<<<<
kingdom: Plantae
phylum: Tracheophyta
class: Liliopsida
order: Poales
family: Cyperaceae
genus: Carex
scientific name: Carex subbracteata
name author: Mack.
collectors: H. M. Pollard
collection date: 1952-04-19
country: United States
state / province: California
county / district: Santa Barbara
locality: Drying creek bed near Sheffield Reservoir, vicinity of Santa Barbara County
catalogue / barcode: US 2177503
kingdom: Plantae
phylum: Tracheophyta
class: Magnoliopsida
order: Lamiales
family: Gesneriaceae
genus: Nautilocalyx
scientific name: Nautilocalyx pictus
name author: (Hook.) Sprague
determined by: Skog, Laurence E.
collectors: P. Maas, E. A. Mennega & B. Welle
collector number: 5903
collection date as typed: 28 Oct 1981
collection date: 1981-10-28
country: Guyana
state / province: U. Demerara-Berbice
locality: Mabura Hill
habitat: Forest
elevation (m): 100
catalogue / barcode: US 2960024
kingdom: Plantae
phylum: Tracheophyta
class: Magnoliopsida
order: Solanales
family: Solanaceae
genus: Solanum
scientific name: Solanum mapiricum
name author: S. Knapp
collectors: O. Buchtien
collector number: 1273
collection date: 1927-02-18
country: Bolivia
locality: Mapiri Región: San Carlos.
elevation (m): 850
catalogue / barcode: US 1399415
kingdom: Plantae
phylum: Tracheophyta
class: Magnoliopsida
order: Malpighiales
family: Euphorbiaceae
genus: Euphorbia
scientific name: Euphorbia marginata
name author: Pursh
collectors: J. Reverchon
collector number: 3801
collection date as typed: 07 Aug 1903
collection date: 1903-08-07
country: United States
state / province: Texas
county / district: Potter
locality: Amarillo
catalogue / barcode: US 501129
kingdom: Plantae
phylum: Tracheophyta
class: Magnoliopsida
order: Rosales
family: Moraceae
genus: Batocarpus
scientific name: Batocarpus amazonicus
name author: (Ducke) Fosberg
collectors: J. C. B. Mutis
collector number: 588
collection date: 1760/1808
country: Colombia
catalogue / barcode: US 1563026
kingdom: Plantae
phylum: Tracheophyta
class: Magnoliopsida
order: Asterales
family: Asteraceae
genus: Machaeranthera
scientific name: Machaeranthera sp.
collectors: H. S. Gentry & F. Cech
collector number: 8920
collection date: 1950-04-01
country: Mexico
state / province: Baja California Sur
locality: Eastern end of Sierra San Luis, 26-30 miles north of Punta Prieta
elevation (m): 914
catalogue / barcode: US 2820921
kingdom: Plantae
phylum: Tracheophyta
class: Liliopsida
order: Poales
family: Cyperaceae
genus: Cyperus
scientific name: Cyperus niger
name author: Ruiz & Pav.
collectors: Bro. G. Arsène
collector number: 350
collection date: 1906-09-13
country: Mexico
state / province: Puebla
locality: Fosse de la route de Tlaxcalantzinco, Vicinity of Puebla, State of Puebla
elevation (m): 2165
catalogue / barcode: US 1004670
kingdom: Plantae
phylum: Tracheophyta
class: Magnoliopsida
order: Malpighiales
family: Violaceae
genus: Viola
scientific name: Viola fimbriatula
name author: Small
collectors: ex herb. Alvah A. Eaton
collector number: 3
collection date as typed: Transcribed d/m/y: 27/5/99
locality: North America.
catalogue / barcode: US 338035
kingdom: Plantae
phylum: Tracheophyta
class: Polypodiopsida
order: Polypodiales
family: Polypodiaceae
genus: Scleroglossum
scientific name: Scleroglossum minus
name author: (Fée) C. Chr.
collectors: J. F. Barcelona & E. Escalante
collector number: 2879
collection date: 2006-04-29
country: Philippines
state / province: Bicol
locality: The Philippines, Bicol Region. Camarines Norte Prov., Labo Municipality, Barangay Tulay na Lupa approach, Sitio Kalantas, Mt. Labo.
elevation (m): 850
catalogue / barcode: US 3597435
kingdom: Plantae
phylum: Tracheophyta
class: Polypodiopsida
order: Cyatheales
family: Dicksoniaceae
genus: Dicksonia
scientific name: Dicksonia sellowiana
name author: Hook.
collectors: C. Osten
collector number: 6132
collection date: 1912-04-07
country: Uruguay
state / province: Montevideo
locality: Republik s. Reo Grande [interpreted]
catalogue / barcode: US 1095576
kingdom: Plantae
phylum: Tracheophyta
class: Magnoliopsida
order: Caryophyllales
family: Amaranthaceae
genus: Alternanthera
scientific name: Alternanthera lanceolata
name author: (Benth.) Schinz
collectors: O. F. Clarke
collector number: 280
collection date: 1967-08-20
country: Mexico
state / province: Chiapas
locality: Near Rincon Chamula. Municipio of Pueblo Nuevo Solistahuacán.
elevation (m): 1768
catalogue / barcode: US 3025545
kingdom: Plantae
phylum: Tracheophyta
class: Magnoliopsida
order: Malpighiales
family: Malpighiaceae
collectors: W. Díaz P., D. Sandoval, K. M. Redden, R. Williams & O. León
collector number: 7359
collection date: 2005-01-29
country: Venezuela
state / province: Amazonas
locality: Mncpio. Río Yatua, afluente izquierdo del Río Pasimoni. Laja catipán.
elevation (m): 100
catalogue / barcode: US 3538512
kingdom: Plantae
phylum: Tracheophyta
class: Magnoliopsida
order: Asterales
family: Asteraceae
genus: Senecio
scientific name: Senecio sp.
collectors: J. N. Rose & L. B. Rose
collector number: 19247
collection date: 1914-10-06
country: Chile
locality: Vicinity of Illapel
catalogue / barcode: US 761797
>>>>
Per favore, cambia "collectors" in "raccoglitori" in tutto l'elenco e riscrivilo lasciando invariato tutto il resto.

(Risposta all'esercizio)
kingdom: Plantae
phylum: Tracheophyta
class: Liliopsida
order: Poales
family: Cyperaceae
genus: Carex
scientific name: Carex subbracteata
name author: Mack.
raccoglitori: H. M. Pollard
collection date: 1952-04-19
country: United States
state / province: California
county / district: Santa Barbara
locality: Drying creek bed near Sheffield Reservoir, vicinity of Santa Barbara County
catalogue / barcode: US 2177503
kingdom: Plantae
phylum: Tracheophyta
class: Magnoliopsida
order: Lamiales
family: Gesneriaceae
genus: Nautilocalyx
scientific name: Nautilocalyx pictus
name author: (Hook.) Sprague
determined by: Skog, Laurence E.
raccoglitori: P. Maas, E. A. Mennega & B. Welle
collector number: 5903
collection date as typed: 28 Oct 1981
collection date: 1981-10-28
country: Guyana
state / province: U. Demerara-Berbice
locality: Mabura Hill
habitat: Forest
elevation (m): 100
catalogue / barcode: US 2960024
kingdom: Plantae
phylum: Tracheophyta
class: Magnoliopsida
order: Solanales
family: Solanaceae
genus: Solanum
scientific name: Solanum mapiricum
name author: S. Knapp
raccoglitori: O. Buchtien
collector number: 1273
collection date: 1927-02-18
country: Bolivia
locality: Mapiri Región: San Carlos.
elevation (m): 850
catalogue / barcode: US 1399415
kingdom: Plantae
phylum: Tracheophyta
class: Magnoliopsida
order: Malpighiales
family: Euphorbiaceae
genus: Euphorbia
scientific name: Euphorbia marginata
name author: Pursh
raccoglitori: J. Reverchon
collector number: 3801
collection date as typed: 07 Aug 1903
collection date: 1903-08-07
country: United States
state / province: Texas
county / district: Potter
locality: Amarillo
catalogue / barcode: US 501129
kingdom: Plantae
phylum: Tracheophyta
class: Magnoliopsida
order: Rosales
family: Moraceae
genus: Batocarpus
scientific name: Batocarpus amazonicus
name author: (Ducke) Fosberg
raccoglitori: J. C. B. Mutis
collector number: 588
collection date: 1760/1808
country: Colombia
catalogue / barcode: US 1563026
kingdom: Plantae
phylum: Tracheophyta
class: Magnoliopsida
order: Asterales
family: Asteraceae
genus: Machaeranthera
scientific name: Machaeranthera sp.
raccoglitori: H. S. Gentry & F. Cech
collector number: 8920
collection date: 1950-04-01
country: Mexico
state / province: Baja California Sur
locality: Eastern end of Sierra San Luis, 26-30 miles north of Punta Prieta
elevation (m): 914
catalogue / barcode: US 2820921
kingdom: Plantae
phylum: Tracheophyta
class: Liliopsida
order: Poales
family: Cyperaceae
genus: Cyperus
scientific name: Cyperus niger
name author: Ruiz & Pav.
raccoglitori: Bro. G. Arsène
collector number: 350
collection date: 1906-09-13
country: Mexico
state / province: Puebla
locality: Fosse de la route de Tlaxcalantzinco, Vicinity of Puebla, State of Puebla
elevation (m): 2165
catalogue / barcode: US 1004670
kingdom: Plantae
phylum: Tracheophyta
class: Magnoliopsida
order: Malpighiales
family: Violaceae
genus: Viola
scientific name: Viola fimbriatula
name author: Small
raccoglitori: ex herb. Alvah A. Eaton
collector number: 3
collection date as typed: Transcribed d/m/y: 27/5/99
locality: North America.
catalogue / barcode: US 338035
kingdom: Plantae
phylum: Tracheophyta
class: Polypodiopsida
order: Polypodiales
family: Polypodiaceae
genus: Scleroglossum
scientific name: Scleroglossum minus
name author: (Fée) C. Chr.
raccoglitori: J. F. Barcelona & E. Escalante
collector number: 2879
collection date: 2006-04-29
country: Philippines
state / province: Bicol
locality: The Philippines, Bicol Region. Camarines Norte Prov., Labo Municipality, Barangay Tulay na Lupa approach, Sitio Kalantas, Mt. Labo.
elevation (m): 850
catalogue / barcode: US 3597435
kingdom: Plantae
phylum: Tracheophyta
class: Polypodiopsida
order: Cyatheales
family: Dicksoniaceae
genus: Dicksonia
scientific name: Dicksonia sellowiana
name author: Hook.
raccoglitori: C. Osten
collector number: 6132
collection date: 1912-04-07
country: Uruguay
state / province: Montevideo
locality: Republik s. Reo Grande [interpreted]
catalogue / barcode: US 1095576
kingdom: Plantae
phylum: Tracheophyta
class: Magnoliopsida
order: Caryophyllales
family: Amaranthaceae
genus: Alternanthera
scientific name: Alternanthera lanceolata
name author: (Benth.) Schinz
raccoglitori: O. F. Clarke
collector number: 280
collection date: 1967-08-20
country: Mexico
state / province: Chiapas
locality: Near Rincon Chamula. Municipio of Pueblo Nuevo Solistahuacán.
elevation (m): 1768
catalogue / barcode: US 3025545
kingdom: Plantae
phylum: Tracheophyta
class: Magnoliopsida
order: Malpighiales
family: Malpighiaceae
raccoglitori: W. Díaz P., D. Sandoval, K. M. Redden, R. Williams & O. León
collector number: 7359
collection date: 2005-01-29
country: Venezuela
state / province: Amazonas
locality: Mncpio. Río Yatua, afluente izquierdo del Río Pasimoni. Laja catipán.
elevation (m): 100
catalogue / barcode: US 3538512
kingdom: Plantae
phylum: Tracheophyta
class: Magnoliopsida
order: Asterales
family: Asteraceae
genus: Senecio
scientific name: Senecio sp.
raccoglitori: J. N. Rose & L. B. Rose
collector number: 19247
collection date: 1914-10-06
country: Chile
locality: Vicinity of Illapel
catalogue / barcode: US 761797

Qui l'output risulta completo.